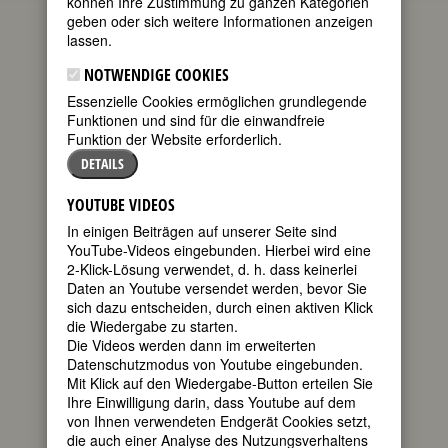
können Ihre Zustimmung zu ganzen Kategorien
geben oder sich weitere Informationen anzeigen
geboren am 1.
lassen.
September
1804 in
NOTWENDIGE COOKIES
Granada
Essenzielle Cookies ermöglichen grundlegende
gestorben am
Funktionen und sind für die einwandfreie
26. Mai 1831
Funktion der Website erforderlich.
in Granada
DETAILS
andalusische
YOUTUBE VIDEOS
In einigen Beiträgen auf unserer Seite sind
Commons.Wikimedia.org
YouTube-Videos eingebunden. Hierbei wird eine
Freiheitskämpferin
2-Klick-Lösung verwendet, d. h. dass keinerlei
195. Todestag am 26. Mai 2026
Daten an Youtube versendet werden, bevor Sie
sich dazu entscheiden, durch einen aktiven Klick
Biografie
•
Weblinks
•
Literatur &
die Wiedergabe zu starten.
Quellen
Die Videos werden dann im erweiterten
Datenschutzmodus von Youtube eingebunden.
BIOGRAFIE
Mit Klick auf den Wiedergabe-Button erteilen Sie
Ihre Einwilligung darin, dass Youtube auf dem
Von Beginn an ist
von Ihnen verwendeten Endgerät Cookies setzt,
teilen
Marianas Leben
die auch einer Analyse des Nutzungsverhaltens
ungewöhnlich. Ihr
* * * *
Activity — Locate and copy each line in the data above that includes the word "sind".

Solution for this exercise —
Funktionen und sind für die einwandfreie
In einigen Beiträgen auf unserer Seite sind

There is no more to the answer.